I also take issue with this:
You're assuming you CAN sit down and map them all. I have programmed AI systems, and my experience is that because of their limitations it becomes a choice of how much independence you want to sacrifice to ensure the system is stable and predictable. Limit it a lot and you ensure it won't freak out, but you limit it's ability to adapt (the scripting end of the system). Give it more free reign and you increase it's capabilities but also increase the chance of it going fruity.
Of course you're right that there'll usually be some tradeoff between freedom and stability - but that's not to say that most situation types can't be anticipated, and designed for. You don't need to map out all the possibilities - you need to anticipate the important classes of possibilities, and adapt to them. So long as you can deduce that e.g. "Where X is an even number, Y is true", you don't need to cover every case of "X is even" individually. With respect to Y, all that matters is that X falls into that huge class.

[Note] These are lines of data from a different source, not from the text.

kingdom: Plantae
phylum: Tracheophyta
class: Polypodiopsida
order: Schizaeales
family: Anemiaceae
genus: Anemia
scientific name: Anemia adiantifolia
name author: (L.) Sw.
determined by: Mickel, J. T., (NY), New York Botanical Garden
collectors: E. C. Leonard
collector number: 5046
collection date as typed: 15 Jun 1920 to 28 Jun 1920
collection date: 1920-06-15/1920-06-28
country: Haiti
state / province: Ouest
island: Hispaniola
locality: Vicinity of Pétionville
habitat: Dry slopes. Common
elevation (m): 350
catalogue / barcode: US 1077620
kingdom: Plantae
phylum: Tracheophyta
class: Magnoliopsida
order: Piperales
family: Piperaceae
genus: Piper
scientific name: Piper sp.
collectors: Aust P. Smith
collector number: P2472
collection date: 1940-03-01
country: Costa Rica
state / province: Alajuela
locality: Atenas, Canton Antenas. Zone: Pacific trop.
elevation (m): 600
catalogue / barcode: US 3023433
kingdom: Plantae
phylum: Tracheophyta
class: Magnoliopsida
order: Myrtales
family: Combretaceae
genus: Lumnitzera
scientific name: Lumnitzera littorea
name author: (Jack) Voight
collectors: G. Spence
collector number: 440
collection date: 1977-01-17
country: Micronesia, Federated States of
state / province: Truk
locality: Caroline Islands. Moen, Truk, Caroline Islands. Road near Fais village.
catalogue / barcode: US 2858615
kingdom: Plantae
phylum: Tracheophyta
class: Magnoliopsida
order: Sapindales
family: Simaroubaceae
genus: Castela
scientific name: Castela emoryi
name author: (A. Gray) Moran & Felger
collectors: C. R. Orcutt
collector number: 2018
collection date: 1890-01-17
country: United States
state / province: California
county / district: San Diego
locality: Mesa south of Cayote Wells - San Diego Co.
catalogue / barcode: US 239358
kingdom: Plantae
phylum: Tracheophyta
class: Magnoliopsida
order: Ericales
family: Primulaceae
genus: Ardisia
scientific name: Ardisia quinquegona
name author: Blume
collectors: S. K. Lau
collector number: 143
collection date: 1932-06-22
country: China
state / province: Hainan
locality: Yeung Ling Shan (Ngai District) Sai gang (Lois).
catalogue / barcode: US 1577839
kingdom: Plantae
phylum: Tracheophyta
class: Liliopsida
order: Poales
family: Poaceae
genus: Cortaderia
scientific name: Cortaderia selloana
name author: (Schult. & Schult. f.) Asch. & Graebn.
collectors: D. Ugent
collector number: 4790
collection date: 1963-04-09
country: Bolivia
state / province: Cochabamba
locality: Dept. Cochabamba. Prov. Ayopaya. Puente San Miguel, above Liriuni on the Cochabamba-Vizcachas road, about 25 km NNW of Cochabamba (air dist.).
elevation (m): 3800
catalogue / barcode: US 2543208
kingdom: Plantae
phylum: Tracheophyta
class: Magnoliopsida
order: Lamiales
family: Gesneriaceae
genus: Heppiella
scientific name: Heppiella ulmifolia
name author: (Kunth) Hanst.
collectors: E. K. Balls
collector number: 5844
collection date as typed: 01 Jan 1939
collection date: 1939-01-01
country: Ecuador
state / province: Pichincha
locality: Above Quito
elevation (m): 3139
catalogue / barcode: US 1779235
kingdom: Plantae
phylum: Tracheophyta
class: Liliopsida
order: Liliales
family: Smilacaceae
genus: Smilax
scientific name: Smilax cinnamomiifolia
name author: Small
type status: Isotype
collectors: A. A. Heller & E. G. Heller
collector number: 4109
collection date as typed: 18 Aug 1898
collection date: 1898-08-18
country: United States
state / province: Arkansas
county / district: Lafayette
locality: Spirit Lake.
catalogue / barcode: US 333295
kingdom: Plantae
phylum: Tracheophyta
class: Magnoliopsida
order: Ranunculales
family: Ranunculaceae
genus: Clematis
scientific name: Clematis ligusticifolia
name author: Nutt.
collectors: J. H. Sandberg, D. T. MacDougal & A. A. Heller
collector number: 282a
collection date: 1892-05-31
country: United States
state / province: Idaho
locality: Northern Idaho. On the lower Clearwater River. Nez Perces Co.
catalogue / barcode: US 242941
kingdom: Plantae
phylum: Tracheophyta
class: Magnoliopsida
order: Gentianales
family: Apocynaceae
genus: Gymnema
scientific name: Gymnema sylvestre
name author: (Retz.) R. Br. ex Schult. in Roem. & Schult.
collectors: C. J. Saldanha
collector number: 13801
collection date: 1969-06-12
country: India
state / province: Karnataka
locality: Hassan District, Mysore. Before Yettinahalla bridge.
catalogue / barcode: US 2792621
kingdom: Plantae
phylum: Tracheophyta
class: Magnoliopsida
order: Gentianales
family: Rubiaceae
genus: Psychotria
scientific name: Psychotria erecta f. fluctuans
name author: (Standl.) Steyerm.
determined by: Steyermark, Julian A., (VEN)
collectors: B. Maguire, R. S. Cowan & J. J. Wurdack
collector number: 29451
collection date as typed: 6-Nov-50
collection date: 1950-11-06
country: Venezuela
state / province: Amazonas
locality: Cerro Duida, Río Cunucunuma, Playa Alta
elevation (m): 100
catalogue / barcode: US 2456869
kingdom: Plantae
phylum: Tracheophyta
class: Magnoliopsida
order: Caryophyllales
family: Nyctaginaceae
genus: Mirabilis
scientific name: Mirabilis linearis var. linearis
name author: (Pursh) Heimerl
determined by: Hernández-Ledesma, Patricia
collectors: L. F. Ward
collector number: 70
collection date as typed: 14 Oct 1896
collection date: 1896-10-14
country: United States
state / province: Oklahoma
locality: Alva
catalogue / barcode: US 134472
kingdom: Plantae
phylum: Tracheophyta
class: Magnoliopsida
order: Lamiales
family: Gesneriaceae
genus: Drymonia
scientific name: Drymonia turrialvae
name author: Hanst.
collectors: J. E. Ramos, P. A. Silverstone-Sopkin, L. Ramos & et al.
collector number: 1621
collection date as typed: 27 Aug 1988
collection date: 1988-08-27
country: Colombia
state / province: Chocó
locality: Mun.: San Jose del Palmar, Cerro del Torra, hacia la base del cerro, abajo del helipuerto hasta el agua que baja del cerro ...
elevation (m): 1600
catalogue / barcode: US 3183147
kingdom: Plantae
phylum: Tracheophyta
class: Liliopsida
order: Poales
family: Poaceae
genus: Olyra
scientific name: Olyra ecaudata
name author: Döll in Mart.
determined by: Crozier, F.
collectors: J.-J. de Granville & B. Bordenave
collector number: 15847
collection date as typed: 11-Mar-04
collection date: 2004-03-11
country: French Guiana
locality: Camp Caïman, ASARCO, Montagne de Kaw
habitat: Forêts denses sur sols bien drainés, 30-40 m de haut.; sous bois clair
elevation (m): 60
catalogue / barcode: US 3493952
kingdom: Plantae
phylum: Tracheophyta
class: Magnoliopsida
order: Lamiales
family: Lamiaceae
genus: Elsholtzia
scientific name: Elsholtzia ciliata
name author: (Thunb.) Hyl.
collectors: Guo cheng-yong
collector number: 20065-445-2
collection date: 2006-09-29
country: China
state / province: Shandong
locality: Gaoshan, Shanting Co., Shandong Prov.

There's no simple general formula for this kind of qualitative design/balance/anticipation - it takes skill. However, the fact that you can't either do it perfectly or systematically in most interesting cases, doesn't mean that it can't be done at all. You'll always need a lot of testing and tweaking - but by far the most efficient/cheap/versatile place to do that testing is in the initial design (/requirements) phase. Problems anticipated early are hugely simpler and cheaper to fix than those discovered late in development.
Leaving most testing and analysis until late in development is foolish (I'm presuming that they are knowingly not thorough early on - maybe they think they are, but are just crap). A software architect who adopted a "We'll throw some reasonable-sounding ideas together, and test things later..." attitude, would probably get fired. Such an approach to game design is no less sloppy.